When the biosynthesis of dolichol is partially deficient, not only glycoproteins containing N-linked sugar chains but also glycosylphosphatidylinositol (GPI)-anchored glycoproteins should be partially underglycosylated, because dolichylphosphomannose is used as a substrate for glycan formation of the GPI anchor (37). In preliminary experiments, normal serum alkaline phosphatases were found to be exclusively linked to glycans derived from the GPI anchor; however, a portion of the alkaline phosphatases in the sera of patients with CDG syndrome type I were devoid of the glycan portion derived from the GPI anchor.3 These results also support the view that a partial deficiency of dehydrodolichol reduction is the primary cause of CDG syndrome type I in our patients.
Two models have already been suggested for the fundamental defect in CDG syndrome type I as follows: Panneerselvam and Freeze (11) proposed defective mannose uptake and Van Schaftingen and Jaeken (12) proposed a phosphomannomutase deficiency. In our patients, we suggest that the abnormal mannose metabolism in CDG syndrome type I is not the actual problem but that conversion of dehydrodolichol to dolichol is partially defective. The resulting loss of dolichol may lead directly to underglycosylation. Judging from the results so far described, there might be multiple causes of CDG syndrome type I.

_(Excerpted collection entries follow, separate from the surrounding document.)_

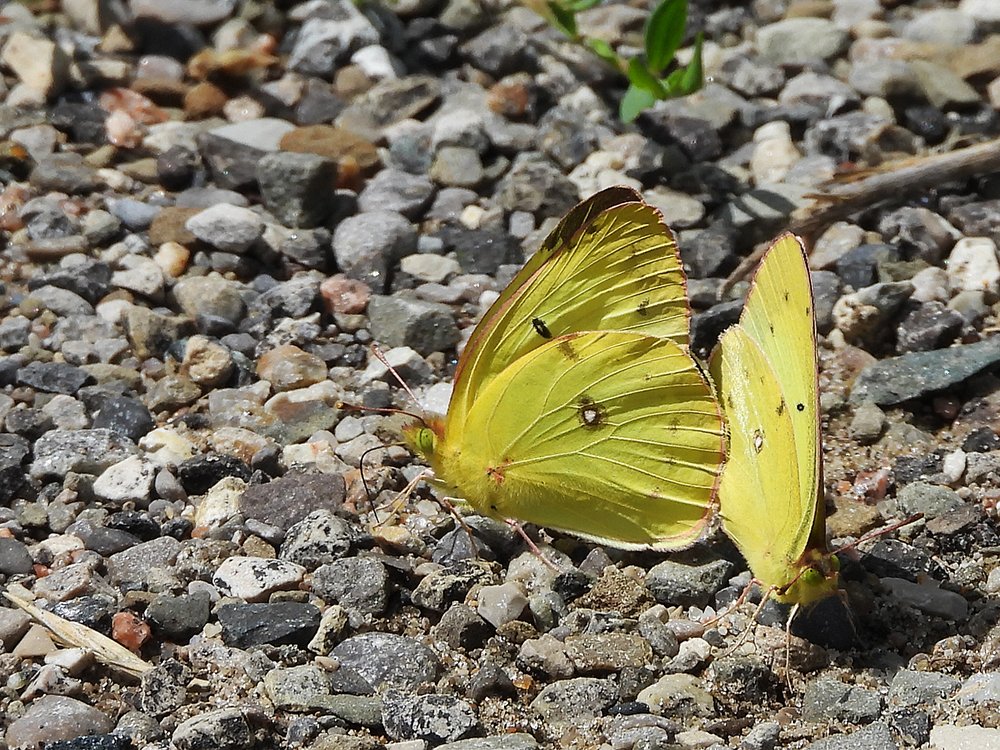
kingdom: Animalia
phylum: Arthropoda
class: Insecta
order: Lepidoptera
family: Pieridae
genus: Colias
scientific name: Colias philodice
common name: Clouded Sulphur
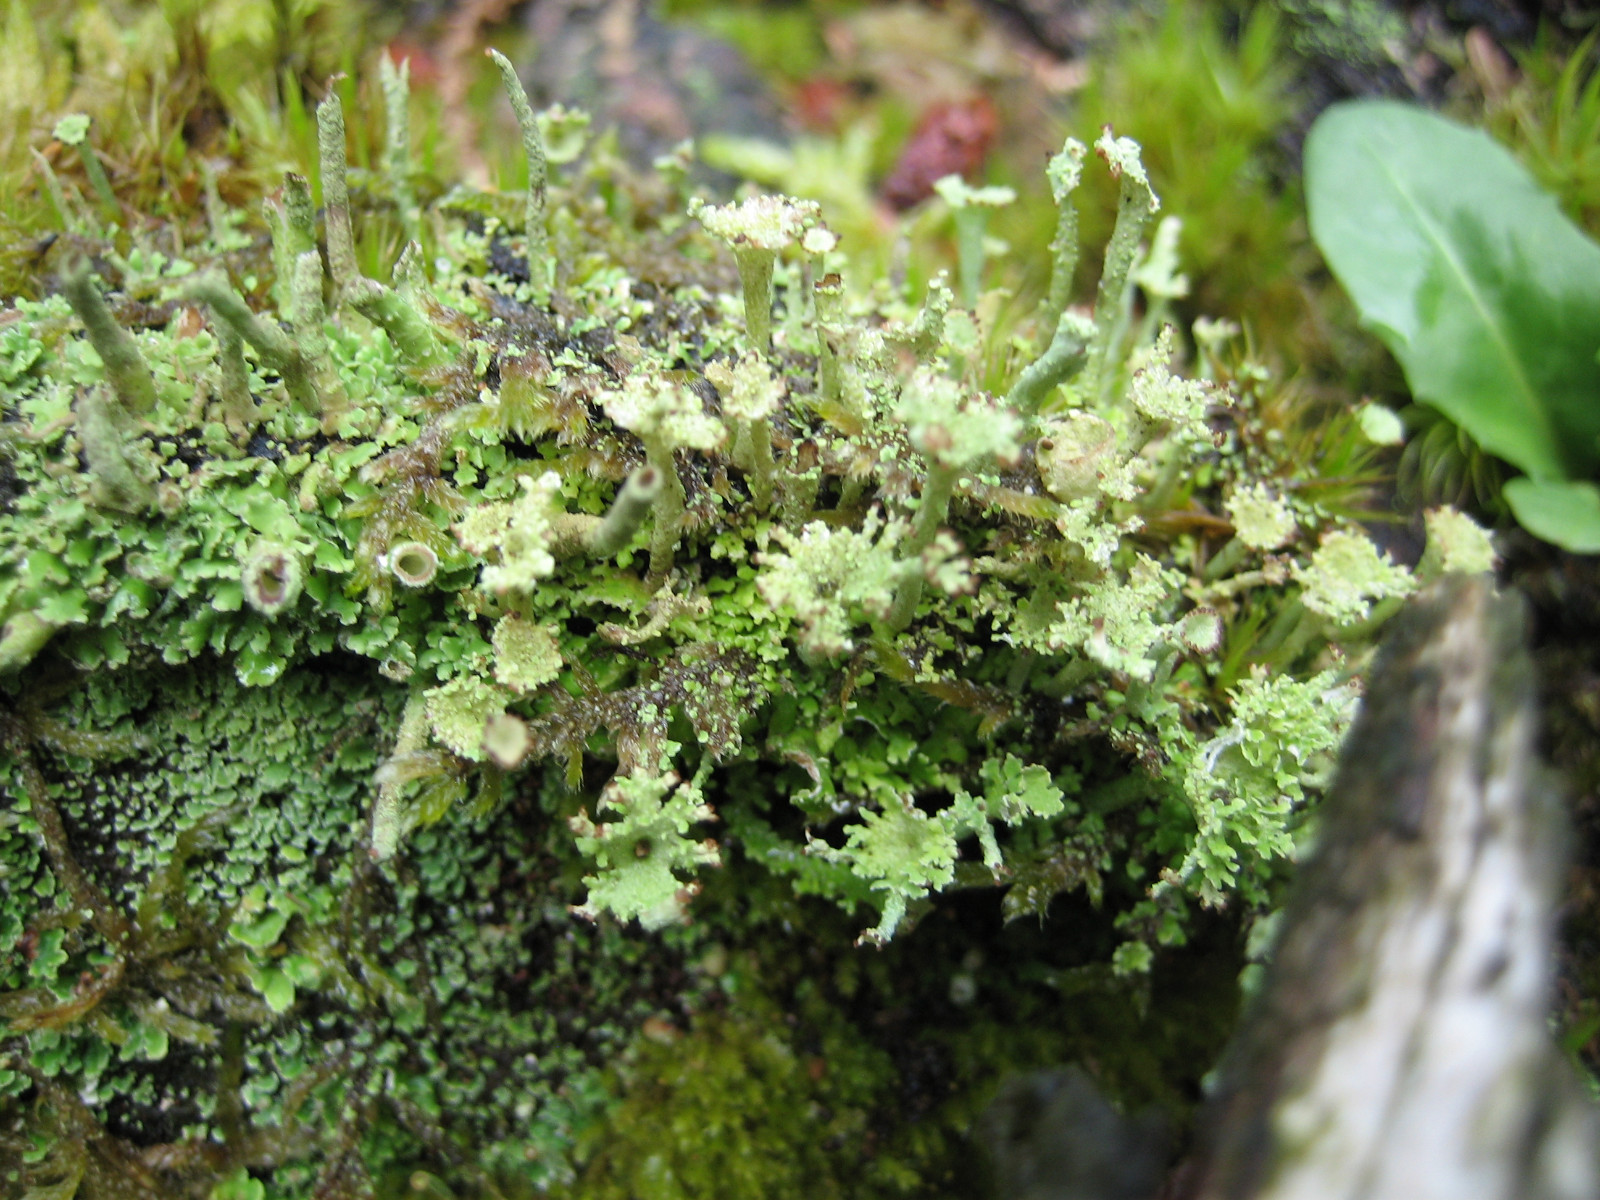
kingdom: Fungi
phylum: Ascomycota
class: Lecanoromycetes
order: Lecanorales
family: Cladoniaceae
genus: Cladonia
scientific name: Cladonia ramulosa
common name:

It has been observed that the abundance of various glycoproteins decreases in CDG syndrome type I. For example, 1) partially underglycosylated glycoproteins tend to be precipitable (9), resulting in their immediate clearance from the bloodstream. 2) Intracellular lysosomal enzymes in CDG syndrome type I decrease, as in the case of I-cell disease, because a trafficking signal for lysosomes might be absent. 3) mRNA expression of decorin is reduced in CDG syndrome type I fibroblasts, which might be due to the decrease in cytokine receptors on the cell surface (38). The decrease in phosphomannomutase in our patients might be due to a mechanism similar to that in the case of other glycoproteins so far described. Such decreases in various enzymes and glycoproteins in CDG syndrome type I should be taken into account when we search for the defect in this disease.

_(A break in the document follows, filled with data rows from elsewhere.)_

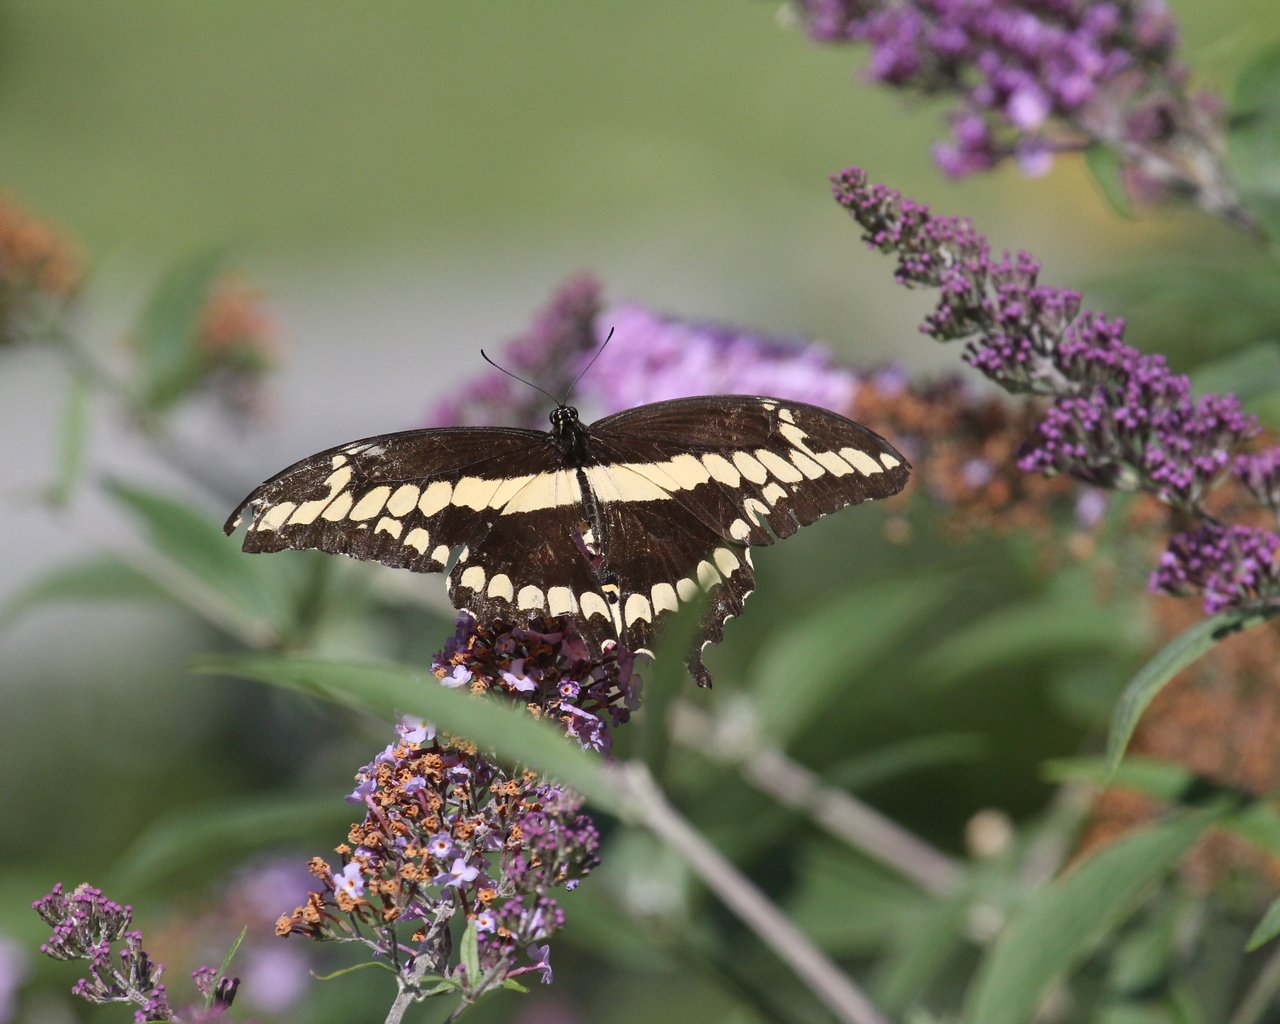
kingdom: Animalia
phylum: Arthropoda
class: Insecta
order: Lepidoptera
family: Papilionidae
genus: Papilio
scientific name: Papilio cresphontes
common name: Eastern Giant Swallowtail
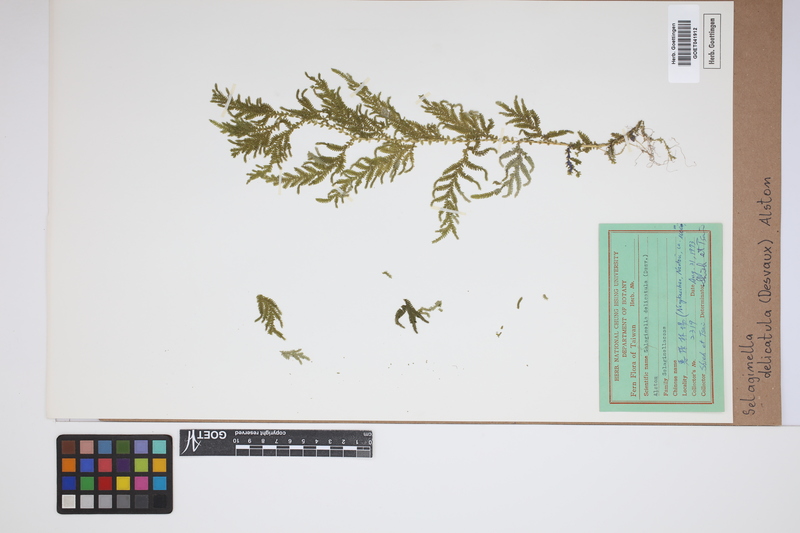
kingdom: Plantae
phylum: Tracheophyta
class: Lycopodiopsida
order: Selaginellales
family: Selaginellaceae
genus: Selaginella
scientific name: Selaginella delicatula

Yasugi et al. (39) previously proposed that CDG syndrome type I is not due to a deficiency of the enzyme responsible for the biosynthesis of dolichyl phosphate, because total dolichols, including free dolichol and esterified dolichol, in skin fibroblasts and sera from patients with CDG syndrome type I and normal controls were the same. However, because it was previously reported regarding the intracellular distribution of dolichols in pig liver that 76.7% of the free dolichol was located in the mitochondria, while 52.7% of the esterified dolichol was associated with a "cell debris plus nuclei" fraction, and only 10% of the free dolichol was located in the supernatant including microsomes (40), most free and esterified dolichol in sera and skin fibroblasts should not represent the dolichol and dolichyl phosphate content of the rough endoplasmic reticulum involved in the biosynthetic pathway for LLO and GPI-anchored glycans. [3H]Dolichol in LLO incorporated upon metabolic labeling with [3H]mevalonate might rather reflect the dolichol content involved in the biosynthesis of N-linked sugar chains.
Because dehydrodolichol reductase activity in cultured cells has not yet been measured, we are now improving the microassay system for this enzyme activity, and we intend to use it to compare CDG syndrome type I and control fibroblasts in the near future.